For Immediate Release
2008-04-17

 
Tim Laprade, Public Education Coordinator, 613-546-4291, ext. 1229; The City of Kingston's media hotline is 613-546-4291, ext 2300.

SEWERS & WATER QUALITY EDUCATIONAL DEPOT UNVEILING

EARTH DAY EVENT WILL ALSO LAUNCH THE FISH AND FROGS PROGRAM

Reporters and photographers will have an opportunity to attend the event to unveil the Sewers and Sanitation and Water Quality Educational Depot on Earth Day at Emma Martin Park:

When: Tuesday, April 22, at 1:30 p.m. (Earth Day)

Where: Emma Martin Park (at the foot of Cataraqui Street)

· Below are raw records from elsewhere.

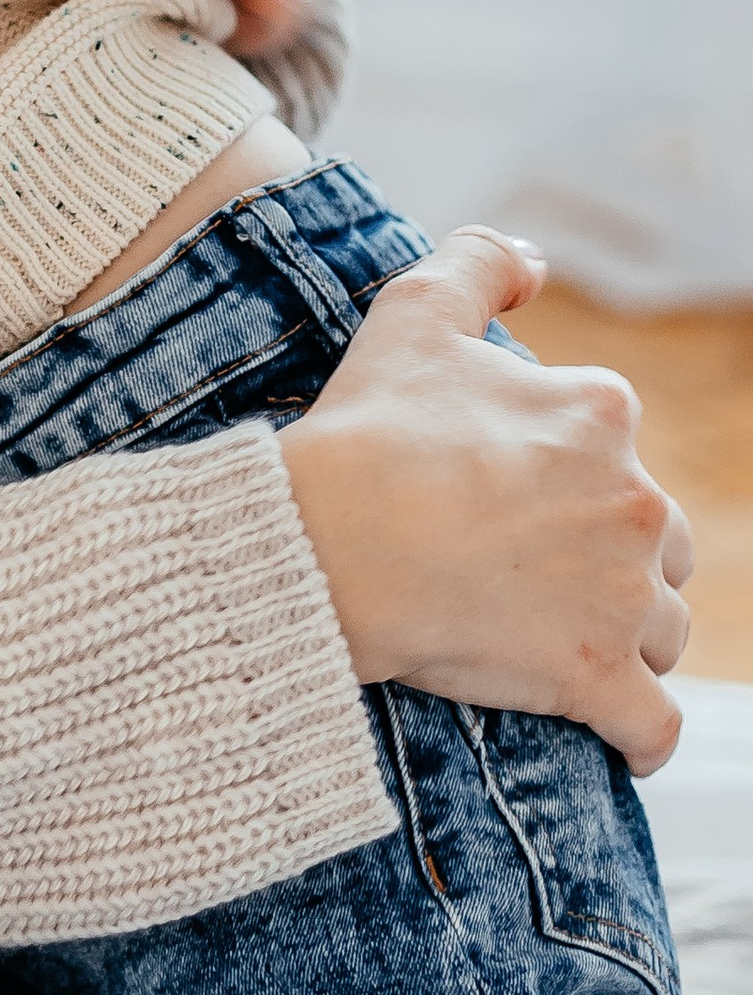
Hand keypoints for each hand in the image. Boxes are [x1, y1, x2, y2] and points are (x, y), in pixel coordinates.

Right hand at [280, 226, 693, 769]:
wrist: (331, 539)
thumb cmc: (369, 428)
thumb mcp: (415, 311)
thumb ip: (482, 263)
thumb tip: (537, 261)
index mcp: (601, 414)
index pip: (620, 453)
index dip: (567, 475)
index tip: (508, 496)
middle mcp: (634, 502)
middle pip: (660, 544)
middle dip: (614, 560)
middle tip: (530, 570)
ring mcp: (622, 596)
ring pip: (663, 628)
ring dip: (626, 637)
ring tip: (555, 638)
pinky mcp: (598, 676)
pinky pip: (655, 724)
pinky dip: (643, 733)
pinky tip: (623, 734)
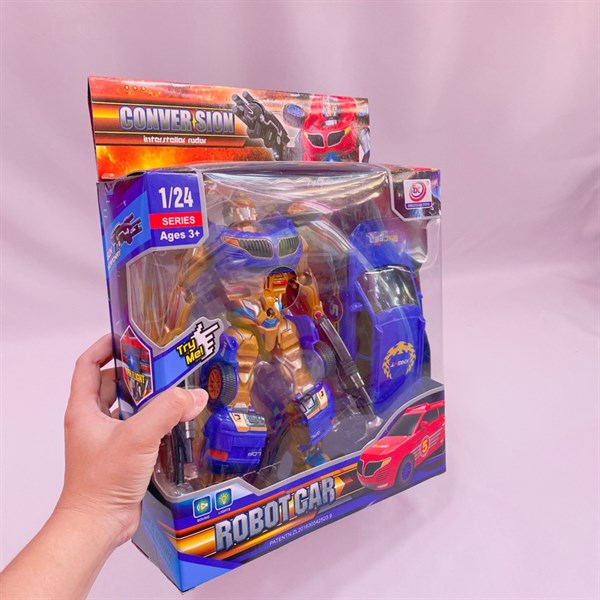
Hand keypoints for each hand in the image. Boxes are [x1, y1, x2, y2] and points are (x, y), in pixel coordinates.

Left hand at [56, 334, 206, 547]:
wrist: (97, 524)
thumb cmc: (103, 481)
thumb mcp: (138, 437)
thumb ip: (168, 411)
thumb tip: (195, 395)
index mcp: (85, 409)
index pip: (88, 365)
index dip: (106, 346)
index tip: (129, 336)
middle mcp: (93, 420)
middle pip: (112, 383)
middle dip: (136, 371)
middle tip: (163, 363)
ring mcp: (106, 438)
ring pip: (127, 406)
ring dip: (148, 396)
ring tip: (174, 388)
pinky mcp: (121, 453)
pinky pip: (138, 426)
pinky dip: (154, 419)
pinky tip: (174, 420)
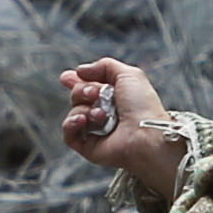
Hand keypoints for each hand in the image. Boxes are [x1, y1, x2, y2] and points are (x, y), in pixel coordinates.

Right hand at [61, 58, 182, 208]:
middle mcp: (104, 112)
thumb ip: (104, 66)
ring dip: (83, 109)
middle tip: (96, 94)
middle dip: (82, 90)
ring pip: (74, 112)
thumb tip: (80, 71)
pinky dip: (71, 124)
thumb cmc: (143, 106)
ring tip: (102, 114)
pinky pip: (69, 134)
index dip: (77, 80)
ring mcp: (96, 130)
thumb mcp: (128, 74)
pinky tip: (83, 121)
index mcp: (114, 96)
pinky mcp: (89, 147)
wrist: (145, 134)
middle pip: (78, 95)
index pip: (88, 85)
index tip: (67, 76)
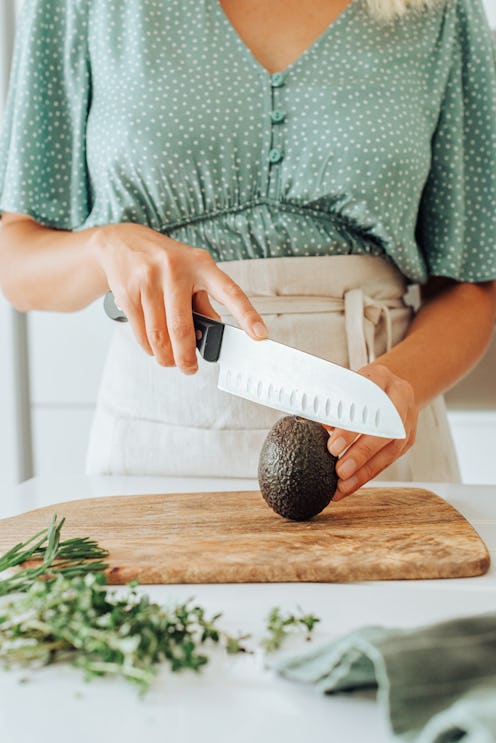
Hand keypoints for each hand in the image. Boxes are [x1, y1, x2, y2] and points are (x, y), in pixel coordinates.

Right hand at [92, 223, 267, 372]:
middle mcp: (174, 270)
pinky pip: (140, 331)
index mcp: (200, 264)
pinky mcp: (128, 292)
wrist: (121, 243)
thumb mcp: (192, 270)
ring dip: (165, 357)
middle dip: (186, 357)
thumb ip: (205, 299)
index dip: (247, 314)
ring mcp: (149, 280)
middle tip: (190, 368)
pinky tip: (154, 347)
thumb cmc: (164, 259)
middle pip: (182, 328)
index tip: (260, 335)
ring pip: (159, 335)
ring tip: (170, 361)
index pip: (229, 292)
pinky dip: (149, 347)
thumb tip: (214, 329)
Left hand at [325, 364, 417, 498]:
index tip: (333, 446)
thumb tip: (310, 428)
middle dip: (361, 453)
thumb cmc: (359, 385)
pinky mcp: (409, 439)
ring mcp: (408, 419)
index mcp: (380, 377)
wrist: (391, 384)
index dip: (352, 426)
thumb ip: (331, 403)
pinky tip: (349, 486)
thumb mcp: (345, 383)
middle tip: (339, 471)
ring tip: (342, 487)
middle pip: (384, 429)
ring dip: (365, 471)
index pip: (367, 402)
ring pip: (391, 449)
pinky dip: (368, 474)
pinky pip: (389, 460)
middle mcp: (399, 397)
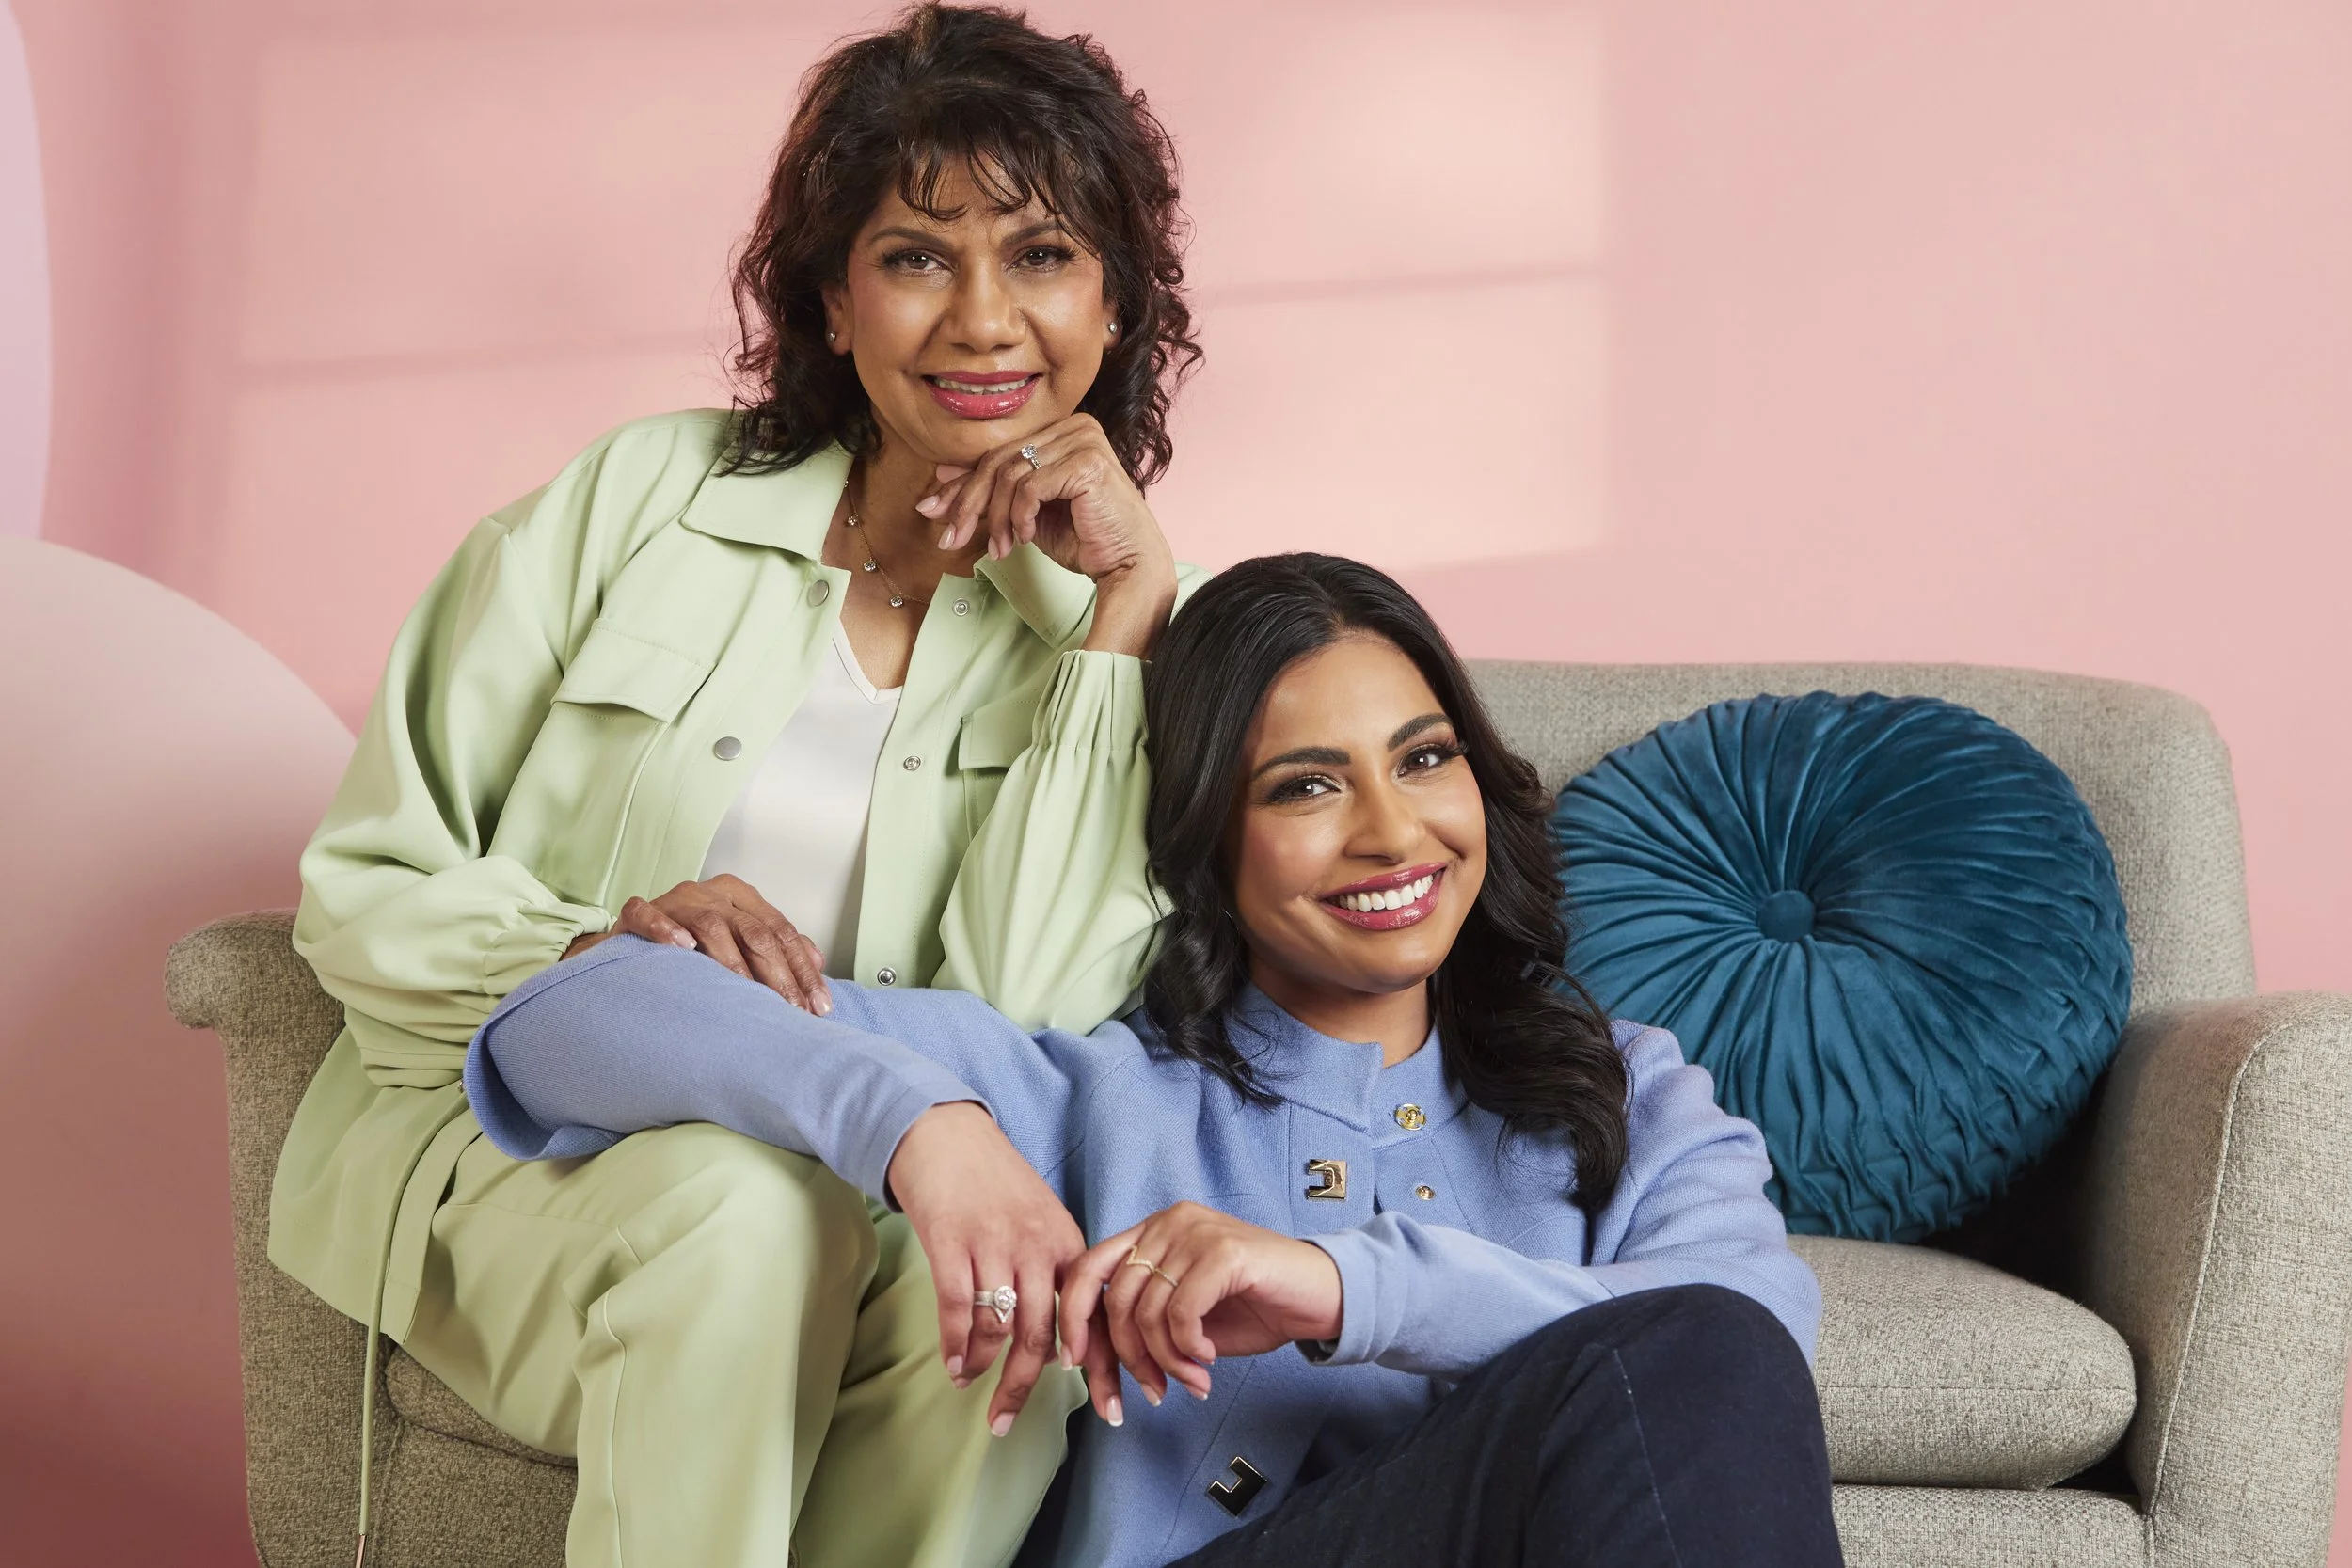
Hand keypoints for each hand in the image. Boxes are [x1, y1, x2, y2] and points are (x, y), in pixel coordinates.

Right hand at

Who: Deputy Mayor Rob Matheson; Paul MacLatchy, Director of Strategy, Communications and Environment; Jim Keech, President and CEO,Utilities Kingston; Kingston Environmental Advisory Forum; Students from the Essential Skills Program, Limestone Community Education, a division of the Limestone District School Board).

What: Unveiling of the Sewers and Sanitation/Water Quality Educational Depot and the launch of Fish and Frogs sewer program.

On Earth Day, Essential Skills students from Limestone Community Education, a division of the Limestone District School Board), will join City representatives at Emma Martin Park to unveil the Sewers and Sanitation/Water Quality education depot and launch the Fish and Frogs storm sewer program.

This new educational depot, developed by The Kingston Environmental Advisory Forum's (KEAF) Inner Harbour Group, the City and Utilities Kingston, is the second in a series that will be built along the waterfront of Kingston's Inner Harbour. KEAF chose this area as the focal point for this project celebrating the measures the City is taking to reverse the effects of past land use practices. The first interpretive signs, installed at four locations in Belle Park, were unveiled on Earth Day in 2006.

Under the Fish and Frogs program, www.cityofkingston.ca/stormwater/, pictures of fish and frogs are painted near storm sewers to make residents aware that all the water that goes down storm sewers ends up in Lake Ontario where fish and frogs are vulnerable to any pollutants that the water might carry (like soaps, fertilizers, and oil).